There was an enormous collection of paedophile sites on Witréus’s computer, most of them known to her, some of them unknown, some well hidden behind faked headings like ‘Calendar of activities at Gothenburg University’ or ‘Spitfire aeroplanes: a historical outlook’. It could be anything at all, anywhere at all, any time at all. These hidden pages opened on Witréus’s computer, revealing, once again, a parallel universe. Everywhere, she came across address lists of varying types.
Above all, she was confronted by a series of pseudonyms she hadn’t come across before. They were mentioned in various strange presentations and, as a rule, appeared alongside email addresses of a certain type: ‘xxxxxxx@hotmail.com’. From these previously unknown websites, she compiled a list of pseudonyms: ‘crushy_tomboy’, ‘limmeystone’, ‘rippo_man’, ‘sweetfacepowder’, ‘lungan’ and ‘brambo’. From these she went further, searching for IP addresses. It wasn’t easy. These figures hadn’t made the same mistake as John Andreas Witréus. The IP addresses belonged to official institutions from around the world, the pseudonyms to Swedish numbers.
She logged into the central police computer and searched the paedophile unit’s material for those six pseudonyms. Three of them had already been found and arrested. Remaining were: ‘rippo_man’, ‘sweetfacepowder’ and ‘brambo’. In the more extensive material from the international Operation Cathedral, she eventually found both ‘rippo_man’ and ‘sweetfacepowder’. Both had been traced back to Sweden, and they had managed to find the computers from which these pseudonyms were used.
Then things got really complicated.
Following an extremely thorough search of the material, she realised the following: that some policeman had already been to all these home pages. The name ‘rippo_man’ only appeared alongside ‘brambo’.
But now ‘brambo’ was gone.
This ‘brambo’ was nowhere to be found in the files.
Yet the policeman who entered ‘rippo_man’ into the reports must have known about ‘brambo’. Adding ‘rippo_man’ to the report without also adding ‘brambo’ was gross misconduct.
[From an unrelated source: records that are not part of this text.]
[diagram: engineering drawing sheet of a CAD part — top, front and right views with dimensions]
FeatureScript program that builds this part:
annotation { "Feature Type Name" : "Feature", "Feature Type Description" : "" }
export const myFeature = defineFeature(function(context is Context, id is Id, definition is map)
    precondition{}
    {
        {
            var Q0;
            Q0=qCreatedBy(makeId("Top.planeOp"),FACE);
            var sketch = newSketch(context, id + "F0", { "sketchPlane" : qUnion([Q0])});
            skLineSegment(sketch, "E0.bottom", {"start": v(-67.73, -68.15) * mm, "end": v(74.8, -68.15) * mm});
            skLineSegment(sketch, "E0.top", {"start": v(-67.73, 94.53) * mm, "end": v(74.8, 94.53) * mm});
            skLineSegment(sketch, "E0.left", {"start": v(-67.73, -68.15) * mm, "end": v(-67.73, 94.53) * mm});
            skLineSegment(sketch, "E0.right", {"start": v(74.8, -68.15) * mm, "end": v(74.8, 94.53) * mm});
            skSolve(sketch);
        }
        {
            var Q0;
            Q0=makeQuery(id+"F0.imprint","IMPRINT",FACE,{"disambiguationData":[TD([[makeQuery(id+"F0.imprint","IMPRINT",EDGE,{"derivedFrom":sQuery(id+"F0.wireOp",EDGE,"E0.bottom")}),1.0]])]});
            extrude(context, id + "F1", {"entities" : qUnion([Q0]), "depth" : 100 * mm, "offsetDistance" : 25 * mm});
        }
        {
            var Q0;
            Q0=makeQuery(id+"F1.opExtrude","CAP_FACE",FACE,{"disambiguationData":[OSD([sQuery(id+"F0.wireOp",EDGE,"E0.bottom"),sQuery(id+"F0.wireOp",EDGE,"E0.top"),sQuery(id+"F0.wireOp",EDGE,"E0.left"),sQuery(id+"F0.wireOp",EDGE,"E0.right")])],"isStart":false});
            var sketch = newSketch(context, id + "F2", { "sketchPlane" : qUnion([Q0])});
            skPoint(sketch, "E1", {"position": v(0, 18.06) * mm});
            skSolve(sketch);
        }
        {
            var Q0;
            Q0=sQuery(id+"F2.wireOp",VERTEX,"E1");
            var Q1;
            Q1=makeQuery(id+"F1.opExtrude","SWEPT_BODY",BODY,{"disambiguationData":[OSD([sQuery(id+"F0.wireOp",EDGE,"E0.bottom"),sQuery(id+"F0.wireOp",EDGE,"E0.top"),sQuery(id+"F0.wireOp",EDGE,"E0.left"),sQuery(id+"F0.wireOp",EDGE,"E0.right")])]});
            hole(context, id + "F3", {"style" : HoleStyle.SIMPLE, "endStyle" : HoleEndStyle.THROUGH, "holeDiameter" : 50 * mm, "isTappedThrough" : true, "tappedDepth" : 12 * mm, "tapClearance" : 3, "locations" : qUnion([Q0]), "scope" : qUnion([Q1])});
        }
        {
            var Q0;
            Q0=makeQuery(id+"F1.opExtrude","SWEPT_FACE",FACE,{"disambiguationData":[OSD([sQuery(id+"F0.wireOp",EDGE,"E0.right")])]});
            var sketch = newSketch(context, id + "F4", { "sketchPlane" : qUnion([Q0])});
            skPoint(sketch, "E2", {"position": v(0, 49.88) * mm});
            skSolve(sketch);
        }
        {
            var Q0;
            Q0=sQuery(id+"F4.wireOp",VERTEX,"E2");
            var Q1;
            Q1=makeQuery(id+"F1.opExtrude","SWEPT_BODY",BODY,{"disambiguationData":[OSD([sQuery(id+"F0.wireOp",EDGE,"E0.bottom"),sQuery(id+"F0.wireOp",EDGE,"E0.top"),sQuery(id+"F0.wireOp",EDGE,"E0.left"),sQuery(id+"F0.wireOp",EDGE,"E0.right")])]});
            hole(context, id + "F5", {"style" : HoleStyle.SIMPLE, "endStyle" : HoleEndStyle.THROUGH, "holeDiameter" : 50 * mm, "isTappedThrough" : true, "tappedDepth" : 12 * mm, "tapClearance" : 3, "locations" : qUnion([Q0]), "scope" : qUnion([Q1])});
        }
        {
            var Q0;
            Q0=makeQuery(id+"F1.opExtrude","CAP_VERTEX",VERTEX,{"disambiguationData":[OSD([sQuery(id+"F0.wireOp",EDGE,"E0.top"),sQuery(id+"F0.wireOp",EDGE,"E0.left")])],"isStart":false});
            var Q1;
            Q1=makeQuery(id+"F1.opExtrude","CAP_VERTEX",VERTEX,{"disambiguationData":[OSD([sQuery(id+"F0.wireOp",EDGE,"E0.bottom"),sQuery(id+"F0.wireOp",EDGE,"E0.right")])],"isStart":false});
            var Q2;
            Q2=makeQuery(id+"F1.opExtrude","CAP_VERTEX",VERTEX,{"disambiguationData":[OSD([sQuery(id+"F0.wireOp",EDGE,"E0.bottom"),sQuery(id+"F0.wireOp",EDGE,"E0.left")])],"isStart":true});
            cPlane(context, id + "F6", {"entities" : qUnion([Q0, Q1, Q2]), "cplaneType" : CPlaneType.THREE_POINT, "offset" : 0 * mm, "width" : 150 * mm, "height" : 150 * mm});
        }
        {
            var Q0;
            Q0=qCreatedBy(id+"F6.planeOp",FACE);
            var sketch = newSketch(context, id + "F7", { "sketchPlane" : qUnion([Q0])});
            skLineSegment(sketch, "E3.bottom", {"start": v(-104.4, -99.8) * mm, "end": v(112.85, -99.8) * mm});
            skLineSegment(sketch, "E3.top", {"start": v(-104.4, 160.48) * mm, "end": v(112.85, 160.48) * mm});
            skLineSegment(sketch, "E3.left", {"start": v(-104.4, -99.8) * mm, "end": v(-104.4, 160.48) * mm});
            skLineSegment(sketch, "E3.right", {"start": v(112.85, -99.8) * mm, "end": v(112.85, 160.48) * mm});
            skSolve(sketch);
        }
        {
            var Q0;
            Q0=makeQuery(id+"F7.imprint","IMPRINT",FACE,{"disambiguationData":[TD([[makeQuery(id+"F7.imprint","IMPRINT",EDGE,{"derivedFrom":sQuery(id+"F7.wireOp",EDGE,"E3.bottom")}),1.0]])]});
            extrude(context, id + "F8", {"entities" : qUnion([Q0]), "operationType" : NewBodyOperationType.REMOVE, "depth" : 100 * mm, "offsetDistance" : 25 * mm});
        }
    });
She saw that ‘rippo_man’ had already been arrested for distribution of child pornography and for sexually assaulting children. He was a twenty-four-year-old medical student from Linköping who had, in April, earned himself a four-year prison sentence in Hall.
But why the hell, why the bloody hell was this pseudonym ‘brambo’ missing from the investigation?
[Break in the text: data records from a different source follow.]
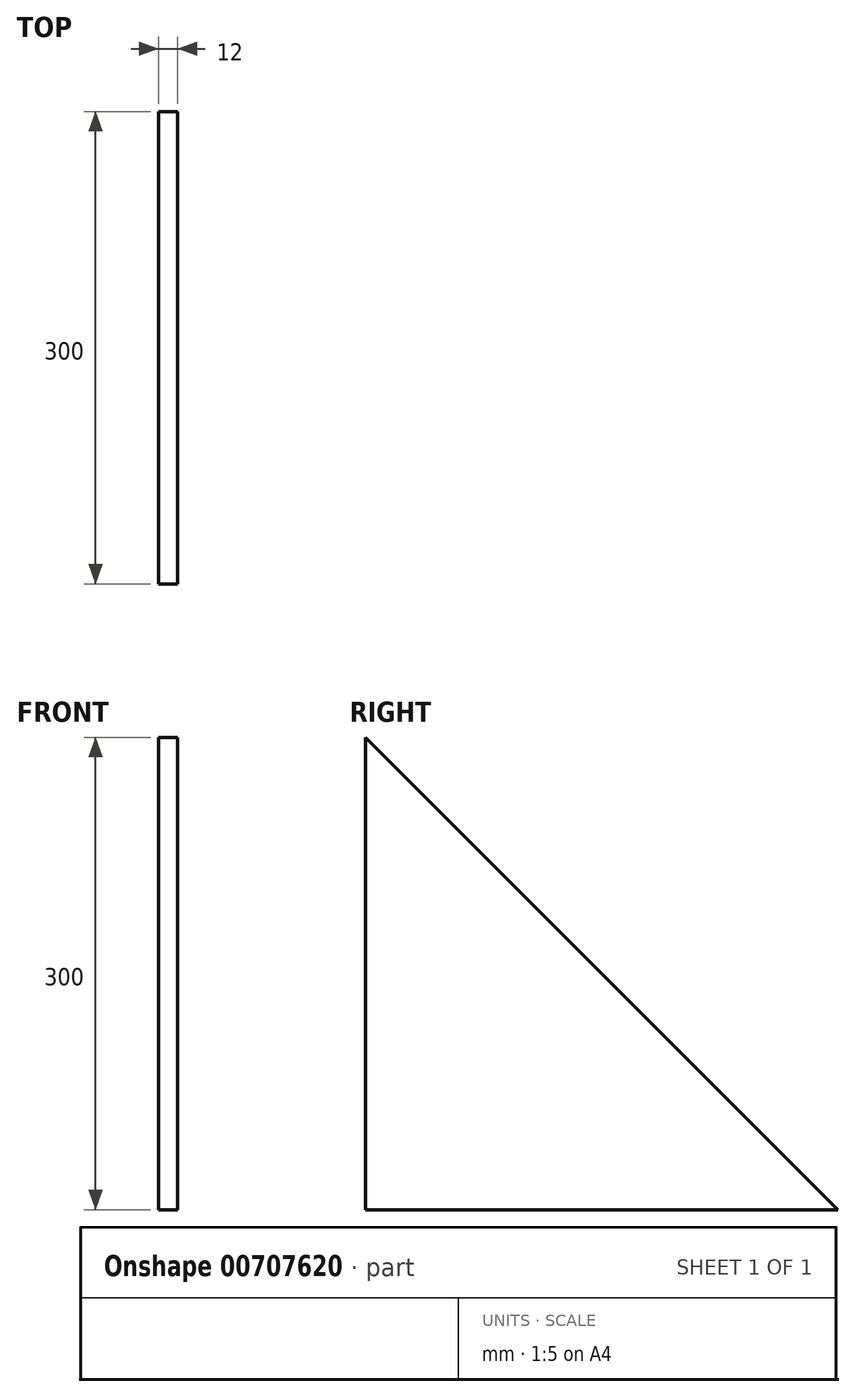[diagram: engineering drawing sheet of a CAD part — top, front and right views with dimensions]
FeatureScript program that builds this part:
annotation { "Feature Type Name" : "Feature", "Feature Type Description" : "" }
export const myFeature = defineFeature(function(context is Context, id is Id, definition is map)
    precondition{}
    {
        {
            var Q0;
            Q0=qCreatedBy(makeId("Right.planeOp"),FACE);
            var sketch = newSketch(context, id + "F0", { "sketchPlane" : qUnion([Q0])});
            skLineSegment(sketch, "E0", {"start": v(300, 0) * mm, "end": v(0, 0) * mm});
            skLineSegment(sketch, "E1", {"start": v(0, 0) * mm, "end": v(0, 300) * mm});
            skLineSegment(sketch, "E2", {"start": v(0, 300) * mm, "end": v(300, 0) * mm});
            skSolve(sketch);
        }
        {
            var Q0;
            Q0=makeQuery(id+"F0.imprint","IMPRINT",FACE,{"disambiguationData":[TD([[makeQuery(id+"F0.imprint","IMPRINT",EDGE,{"derivedFrom":sQuery(id+"F0.wireOp",EDGE,"E0")}),-1.0]])]});
            extrude(context, id + "F1", {"entities" : qUnion([Q0]), "depth" : 12 * mm, "offsetDistance" : 25 * mm});
        }
    });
The more she searched, the clearer the pattern became.
The investigating officer had deliberately left ‘brambo’ out of the reports. And the investigating officer was from her own group. From CID’s own division for paedophile cases.
A deep, heartfelt unease coursed through her.
She clicked the up arrow and watched the text fly by. She was heading for the top of the document.
To the investigating officer’s name.
The doorbell rang.
She knew who it was. She had been waiting for him all day. She loved him.
But she couldn’t talk about this. Not right now.
The text scrolled past. The bell kept ringing.
She had to find the name. Now.
Come on, please; come on!
She shouted, desperate: ‘Hang on a sec, I’m coming!’
The bell kept ringing.
The text stopped. She saw the name.
It was as she had thought.
Detective Superintendent Ragnar Hellberg.
She closed the document and ran towards the door.
Jorge Chavez would never forget the hug she gave him when the door finally opened.